Scholz, currently a frontrunner in the race to succeed Chancellor Angela Merkel, who announced she would retire and not seek re-election this September, could thus find himself the target of unwanted negative attention in the concluding days of the election campaign.
Federal prosecutors raided the offices of the Finance Ministry last week, as part of a probe into the government’s anti-money-laundering authority, the Financial Intelligence Unit (FIU). According to the prosecutors, the FIU failed to report suspicious bank transfers totaling millions of euros, some of which were to African countries.
Scholz has since attempted to downplay the raid, insisting that it focused on a single FIU employee. He challenged the prosecutor’s decision to make a highly visible raid in a chancellor-candidate’s ministry mere weeks ahead of the election, noting that a request for the information could have been formally made without any need for a raid.

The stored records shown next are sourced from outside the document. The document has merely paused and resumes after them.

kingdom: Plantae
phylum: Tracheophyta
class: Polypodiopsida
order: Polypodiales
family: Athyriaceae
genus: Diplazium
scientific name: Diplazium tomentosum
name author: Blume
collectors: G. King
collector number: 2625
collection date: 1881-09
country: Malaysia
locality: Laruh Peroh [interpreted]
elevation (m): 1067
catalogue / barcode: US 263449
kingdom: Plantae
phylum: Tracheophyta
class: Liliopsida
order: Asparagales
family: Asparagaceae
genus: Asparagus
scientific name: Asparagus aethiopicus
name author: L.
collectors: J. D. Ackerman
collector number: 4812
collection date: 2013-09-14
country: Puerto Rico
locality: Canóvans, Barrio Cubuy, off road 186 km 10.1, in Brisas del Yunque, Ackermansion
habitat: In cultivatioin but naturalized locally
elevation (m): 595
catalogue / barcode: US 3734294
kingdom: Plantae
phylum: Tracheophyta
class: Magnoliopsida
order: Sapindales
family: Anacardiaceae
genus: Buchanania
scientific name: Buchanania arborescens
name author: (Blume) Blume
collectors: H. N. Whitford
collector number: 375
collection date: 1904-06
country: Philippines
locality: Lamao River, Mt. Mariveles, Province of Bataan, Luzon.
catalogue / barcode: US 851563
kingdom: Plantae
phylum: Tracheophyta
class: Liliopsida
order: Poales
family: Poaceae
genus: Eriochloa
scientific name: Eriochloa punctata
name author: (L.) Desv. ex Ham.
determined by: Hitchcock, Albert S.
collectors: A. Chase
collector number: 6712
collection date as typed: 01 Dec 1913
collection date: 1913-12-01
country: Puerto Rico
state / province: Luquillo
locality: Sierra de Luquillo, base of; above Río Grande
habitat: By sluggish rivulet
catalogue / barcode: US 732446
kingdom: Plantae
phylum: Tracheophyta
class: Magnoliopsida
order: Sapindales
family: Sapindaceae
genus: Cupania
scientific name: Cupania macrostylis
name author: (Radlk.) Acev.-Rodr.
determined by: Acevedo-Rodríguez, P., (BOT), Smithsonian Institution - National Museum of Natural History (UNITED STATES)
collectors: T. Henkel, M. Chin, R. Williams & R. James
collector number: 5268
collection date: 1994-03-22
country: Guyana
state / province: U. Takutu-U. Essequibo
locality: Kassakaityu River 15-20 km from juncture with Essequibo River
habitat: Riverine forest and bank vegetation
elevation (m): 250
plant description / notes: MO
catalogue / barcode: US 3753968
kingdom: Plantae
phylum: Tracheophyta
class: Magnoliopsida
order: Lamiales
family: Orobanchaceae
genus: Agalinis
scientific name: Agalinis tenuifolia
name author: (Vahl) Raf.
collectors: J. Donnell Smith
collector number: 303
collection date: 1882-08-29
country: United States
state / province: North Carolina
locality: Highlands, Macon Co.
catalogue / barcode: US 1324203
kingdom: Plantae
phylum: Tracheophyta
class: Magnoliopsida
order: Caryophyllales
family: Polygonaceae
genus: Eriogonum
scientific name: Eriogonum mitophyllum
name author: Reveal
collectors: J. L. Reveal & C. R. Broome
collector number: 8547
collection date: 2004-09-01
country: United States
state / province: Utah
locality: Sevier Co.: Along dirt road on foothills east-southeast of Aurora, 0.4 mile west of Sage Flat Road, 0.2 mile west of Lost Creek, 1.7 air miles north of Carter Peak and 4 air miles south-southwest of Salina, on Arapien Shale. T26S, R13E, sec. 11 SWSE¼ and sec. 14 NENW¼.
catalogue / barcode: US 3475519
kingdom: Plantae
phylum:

Scholz had previously faced a grilling over his ministry’s role in the Wirecard scandal, which resulted in the collapse of one of the most successful German financial technologiy companies, when it transpired that it had been engaged in fraud.
The SPD’s chancellor-candidate was forced to defend himself and his subordinates working in the ministry-run BaFin financial services watchdog, but ultimately emergied relatively unscathed by the scandal.
News of the raid did not immediately reflect on Scholz’s popularity. He proceeded to emerge the winner from the second televised debate with the two other leading chancellor-candidates. His party also suffered no drop in the ratings. Now, it remains to be seen whether his appearance in the Bundestag on Monday will have any effect on polls ahead of the 26 September election.